Review: David Bowie - Blackstar

David Bowie: Blackstar

From the very first listen, Blackstar's main theme seemed to be death. Looking at it on this day, however, it is nothing less than a parting gift, a farewell album.

Released just two days before Bowie's death and on his 69th birthday, Blackstar is almost like Bowie's tribute to his own life and music, embracing life and lived moments while wistfully accepting, perhaps at times even welcoming, death. It is the perfect album to complete the musical legacy he leaves behind and as Bowie's last record, it is exactly how it should be; Bowie is a few steps ahead as always, saying goodbye to the world before they even realise it, telling listeners to “look up here, I'm in heaven”.

Far more interesting than his 2013 album The Next Day, or indeed much of Bowie's earlier work, the ominous Blackstar seems more personal, feeling complete at a mere seven tracks (but a full 41 minutes). Working with producer Tony Visconti again and stepping away from pop to jazz, blues, hip-hop and more experimental music, Bowie seems to be standing more firmly on his own feet than perhaps ever before.

In many ways, the album seems to be a collection of things close to Bowie, not just musically and thematically, but also in the details: 'Girl Loves Me' features vocabulary from A Clockwork Orange's Nadsat language as well as gay slang Polari. Indeed, the numerous characters and themes on the album all appear to relate back to Bowie himself, and everything between the opener 'Blackstar''s “This is all I ever meant / that's the message that I sent” and the haunting album closer 'I Can't Give Everything Away' seems to compile a constant narrative.

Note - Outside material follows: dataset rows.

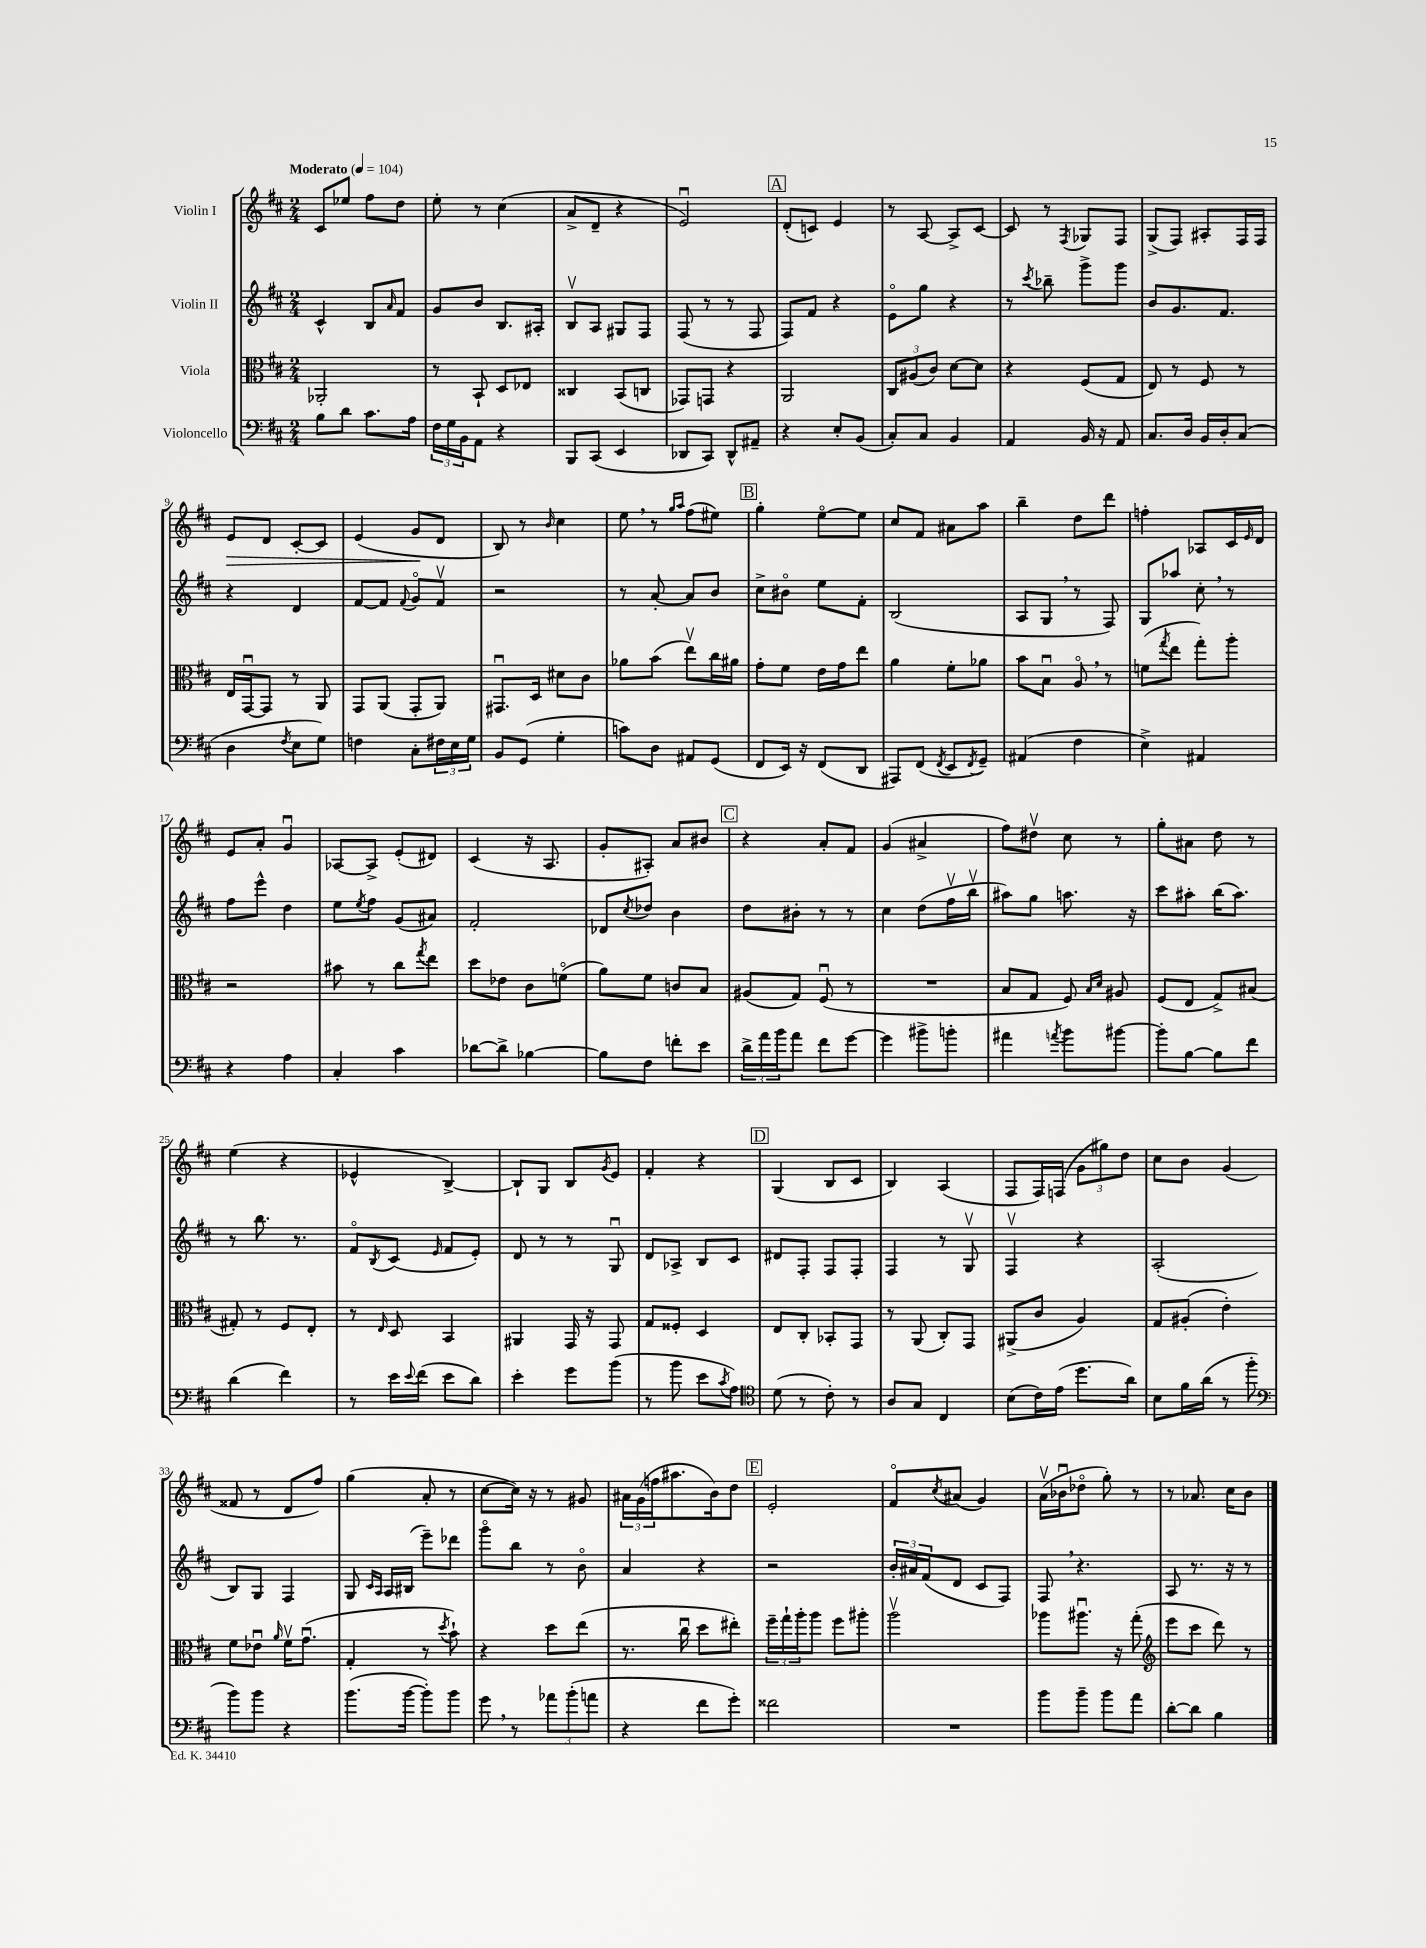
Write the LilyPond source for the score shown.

<<
\new StaffGroup <<
\new Staff = "s0" \with { instrumentName = "Violin I" } {
    \clef treble \key d \major \numericTimeSignature \time 2/4 \tempo "Moderato" 4 = 104
    cis'8 ees''8 fis''8 d''8 |
    e''8-. r8 cis''4( |
    a'8-> d'8-- r4 |
    e'2\downbow) |
    \mark \markup { \box "A" } d'8-.( c'8) e'4 |
    r8 a8~ a8-> cis'8~ |
    cis'8 r8 \acciaccatura { fis8 } ges8 fis8 |
    g8->( fis8) ais8-. fis16 fis16 |
    e'8\> d'8 cis'8~-. cis'8 |
    e'4( g'8\! d'8 |
    b8) r8 \grace { b'16 } cis''4 |
    e''8 \breathe r8 \grace { g''16 a''16 } fis''8( eis''8) |
    \mark \markup { \box "B" } g''4-. e''8~\flageolet e''8 |
    cis''8 fis'8 ais'8 a''8 |
    b''4-- d''8 d'''8 |
    f''4-. aes8 cis'16 \grace { e'16 } d'16 |
    e'8 a'8-. g'4\downbow |
    aes8~ aes8-> e'8-.( dis'8) |
    cis'4( r16 a8. |
    g'8-. ais8-.) a'8 bis'8 |
    \mark \markup { \box "C" } r4 a'8-. fis'8 |
    g'4( ais'4-> |
    fis''8) dis''8\upbow cis''8 r8 |
    g''8-. ais'8 d''8 r8 |
    e''4( r4 |
    ees'4-^ b4~->) |
    b8-! g8 b8 \acciaccatura { g'8 } e'8 |
    fis'4-. r4 |
    \mark \markup { \box "D" } g4( b8 cis'8 |
    b4) a4( |
    fis8 fis16) f16( \tuplet 3/2 { g'8 gis''8) d''8 } |
    cis''8 b'8 g'4( |
    fisis'8 r8 d'8 fis''8) |
    g''4( a'8-. r8 |
    cis''8~ cis''16) r16 r8 gis'8 |
    \tuplet 3/2 { ais'16 g'16( f''16 } ais''8. b'16) d''8 |
    \mark \markup { \box "E" } e'2-. |
    fis'8\flageolet \acciaccatura { cis''8 } ais'8( g'4) |
    a'16\upbow( bes'16\downbow des''8\flageolet g''8-.) r8 |
    r8 aes'8. cis''16 b'8 \bar "|." |
}
\new Staff = "s1" \with { instrumentName = "Violin II" } {
    \clef treble \key d \major \numericTimeSignature \time 2/4
    cis'4-^ b8 \grace { a'16 } fis'8 |
    g'8 b'8 b8. ais16-. |
    b8\upbow a8 gis8 fis8 |
    fis8( r8 r8 fis8 |
    \mark \markup { \box "A" } fis8) fis'8 r4 |
    e'8\flageolet g''8 r4 |
    r8 \acciaccatura { cis'''8 } bes''8-- g'''8-> g'''8 |
    b'8 g'8. fis'8. |
    r4 d'4 |
    fis'8~ fis'8 \appoggiatura { fis'8 } g'8\flageolet fis'8\upbow |
    r2 |
    r8 a'8~-. a'8 b'8 |
    \mark \markup { \box "B" } cis''8-> bis'8\flageolet e''8 fis'8-. |
    b2( |
    a8 g8 \breathe r8 fis8) |
    g8 aes''8 cis''8-. \breathe r8 |
    fis''8 e'''8-^ d''4 |
    e''8 \acciaccatura { e''8 } fis''8 g'8( ais'8) |
    fis'2-. |
    des'8 \acciaccatura { cis''8 } des''8 b'4 |
    \mark \markup { \box "C" } d''8 bis'8-. r8 r8 |
    cis''4 d''8( fis''16\upbow b''16\upbow |
    ais''8) g''8 a''8. r16 |
    cis'''8 ais''8-. b''16( ais''8.) |
    r8 b''8. r8. |
    fis'8\flageolet \acciaccatura { b8 } cis'8( \grace { e'16 } fis'8 e'8-.) |
    d'8 r8 r8 g8\downbow |
    d'8 aes8-> b8 cis'8 |
    \mark \markup { \box "D" } dis'8 fis8-. fis8 fis8-. |
    fis4 r8 g8\upbow |
    fis4\upbow r4 |
    a2-.( |
    b8) g8 fis4 |
    g8 \grace { cis'16 a16 } a16 bis16( e'''8--) des'''8 |
    g'''8\flageolet b''8 r8 b'8\flageolet |
    a'4 r4 |
    \mark \markup { \box "E" } r2 |
    \tuplet 3/2 { b'16-. ais'16 fis'16( } d'8 cis'8 fis8) |
    fis8 \breathe r4. |
    a8 r8. r16 r8 \bar "|." |
}
\new Staff = "s2" \with { instrumentName = "Viola" } {
    \clef alto \key d \major \numericTimeSignature \time 2/4
    aes,2-. |
    r8 b,8-! d8 ees8 |
    cisis4 b,8( c8 |
    ges,8) g,8 r4 |
    \mark \markup { \box "A" } a,2 |
    \tuplet 3/2 { cis8 ais8( cis'8) } d'8~ d'8 |
    r4 fis8( g8 |
    e8) r8 fis8 r8 |
    e16 g,16~\downbow g,8 r8 a,8 |
    g,8 a,8( g,8-. a,8) |
    gis,8.\downbow d16 dis'8 cis'8 |
    aes'8 b'8( e''8\upbow) cis''16 ais'16 |
    \mark \markup { \box "B" } g'8-. fis'8 e'16 g'16 e''8 |
    a'4 fis'8-. aes'8 |
    b'8 b8\downbow a8\flageolet \breathe r8 |
    f'8( \acciaccatura { g''8 } e''8 g''8-.) a''8-. |
    r2 |
    bis'8 r8 cis''8 \acciaccatura { g''8 } e''8 |
    d''8 ees'8 cis'8 f'8\flageolet( |
    a'8) fis'8 c'8 b8 |
    \mark \markup { \box "C" } ais8( g8) fis8\downbow( r8 |
    R2 |
    b8 g8 fis8) \grace { b16 d'16 } ais8 |
    fis8( e8 g8->) bis8( |
    gis8-.) r8 fis8 e8-. |
    r8 \grace { e16 } d8 b,4 |
    ais,4 g,16 r16 g,8 |
    g8 fisis8-. d4 |
    \mark \markup { \box "D" } e8 cis8-. bes,8-. g,8 |
    r8 a,8( cis8-.) g,8 |
    ais,8->( cis'8 a4) |
    g8 ais8-.( e'4-.) |
    fis'8 ees'8\downbow \grace { a'16 } fis'16\upbow g'8.\downbow( |
    g4-. r8 \acciaccatura { d''8 } b'8-!) |
    r4 d''8 e''8( |
    r8. cis''16\downbow d''8 eis''8-.) |
    \mark \markup { \box "E" } \tuplet 3/2 { fis''16-- g''16-! a''16-. } a''8 fis''8 ais''8-. |
    a''2\upbow |
    aes''8 ais''8.\downbow r16 g''8-.( |
    \clef treble e'''8 cis'''8 d'''8) r8 \bar "|." |
}
\new Staff = "s3" \with { instrumentName = "Violoncello" } {
    \clef bass \key d \major \numericTimeSignature \time 2/4
    b8 d'8 cis'8. a16 |
    \tuplet 3/2 { fis16 g16 b,16 } a,8 r4 |
    b,,8 cis,8( e,4 |
    des,8 cis,8) des,8-^ ais,8-- |
    \mark \markup { \box "A" } r4 e8-. b,8( |
    cis8-.) cis8 b,4 |
    a,4 b,16 r16 a,8 |
    cis8. d16 b,16 d16-. cis8( |
    d4 \acciaccatura { fis8 } e8 g8) |
    f4 cis8-. \tuplet 3/2 { fis16 e16 g16 } |
    b,8 g,8( g4-. |
    c'8) d8 ais,8 g,8( |
    \mark \markup { \box "B" } fis,8 e,16) r16 fis,8( d,8 |
    ais,,8) fis,8( \acciaccatura { fis,8 } e,8 \acciaccatura { fis,8 } g,8--) |
    ais,4( fis4 |
    e4->) ais,4 |
    r4 a4 |
    cis4-. cis'4 |
    des'8~ des'8-> bes4~ |
    bes8 fis8 f'8-. e'8 |
    \mark \markup { \box "C" } \tuplet 3/2 { d'16-> a'16 b'16 } a'8 fis'8 g'8~ |
    g'4 bis'8-> b'8-. |
    ais'4 \acciaccatura { a'8 } b'8 bis'8~ |
    bis'8-. b8~ b8 fis'8 |
    d'4( fis'4) |
    r8 e'16 \appoggiatura { e'8 } fis'16( e'8 d'8) |
    e'4-. g'8 b'8( |
    r8 b'8 e'8 \acciaccatura { cis'8 } a8) |
    \mark \markup { \box "D" } \clef tenor d'8( r8 cis'8-.) r8 |
    a8 g8 cis4 |
    b8( cis'16) e'16( d''8. a'16) |
    b8 fis'16 a'16( r8 fis''8-. |
    \clef bass b'8) b'8 r4 |
    b'8.( b'16~ b'8-.) b'8 |
    g'8 \breathe r8 \tuplet 3/2 { aes'8 b'8-.( a'8 } |
    r4 fis'8 g'8-.) |
    \mark \markup { \box "E" } fisis'2 |
    R2 |
    b'8 b'8-- b'8 a'8 |
    d'8~-. d'8 b4 \bar "|." |
}
>>
>>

The latest single off the album, 'Lazarus', is a majestic portrayal of hope and relief: “Oh I'll be free / just like that bluebird / Oh I'll be free / ain't that just like me?” Its jazzy sound makes it mysterious and heavenly in the word's most literal definition and it stands out in a way that makes it almost seem like a title track. 'I Can't Give Everything Away' follows on these steps, but also echoes Bowie's more ambient, melancholy tracks from 1977's Low, such as 'Warszawa' and 'Art Decade'.

If Blackstar's message hasn't become clear yet – to the point it can without Bowie giving everything away - 'Dollar Days'' “I'm trying to / I'm dying to” changes to “I'm dying, too”: a message that seems to be impossible to deliver believably if you are David Bowie. If Bowie doesn't come back in four days like Lazarus, it is obvious to all that he has been made immortal through his music, already decades ago, and Blackstar merely reaffirms this.